WHAT IS EXPECTED —
Could you write out the records again with each "higher" replaced by "greater" and everything else unchanged, leaving the pictures out?

━━━ DATA TO PROCESS

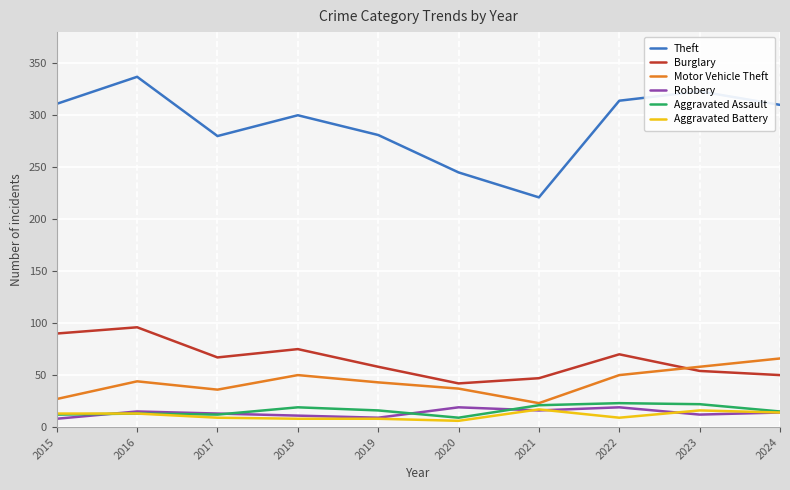

Which series has the largest range (max minus min)?

Theft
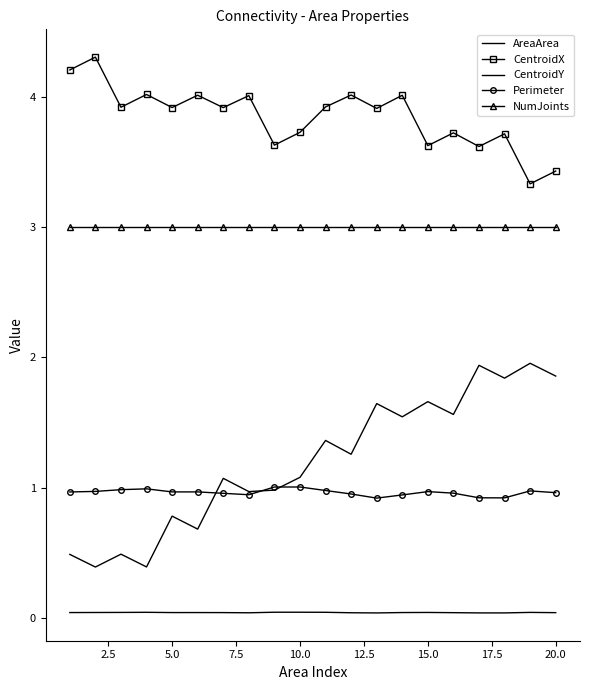

In Perimeter, how many points are higher than both neighbors (excluding endpoints)?

4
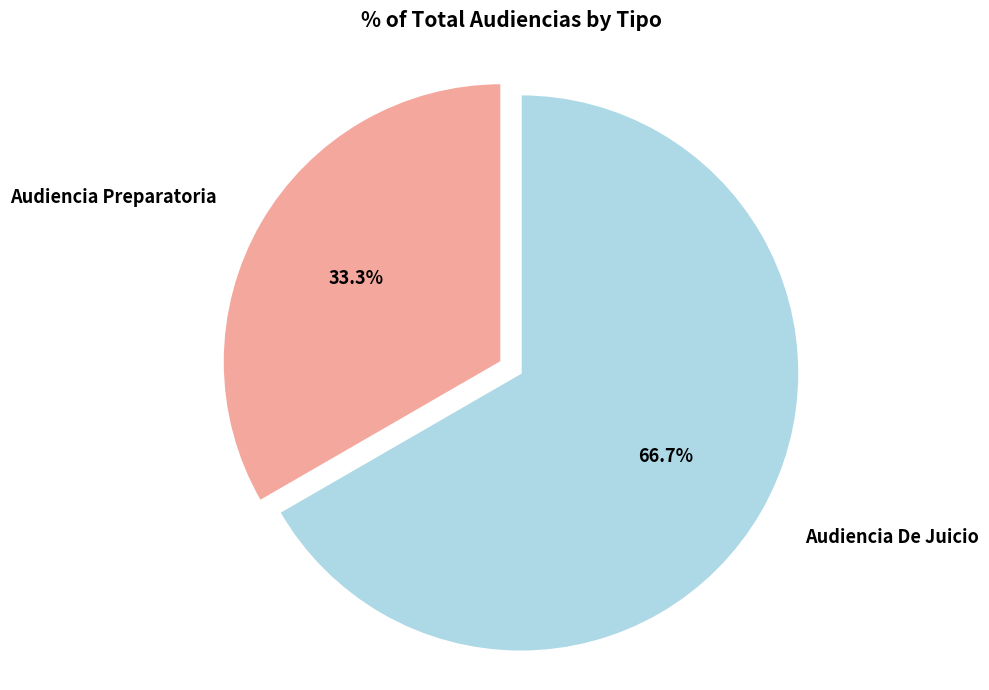

Which has a higher value, Audiencia Preparatoria or Audiencia De Juicio?

Audiencia De Juicio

━━━━━━

RESPONSE —
Which series has the largest range (max minus min)?

Theft

In Perimeter, how many points are greater than both neighbors (excluding endpoints)?

4

Which has a greater value, Audiencia Preparatoria or Audiencia De Juicio?

Audiencia De Juicio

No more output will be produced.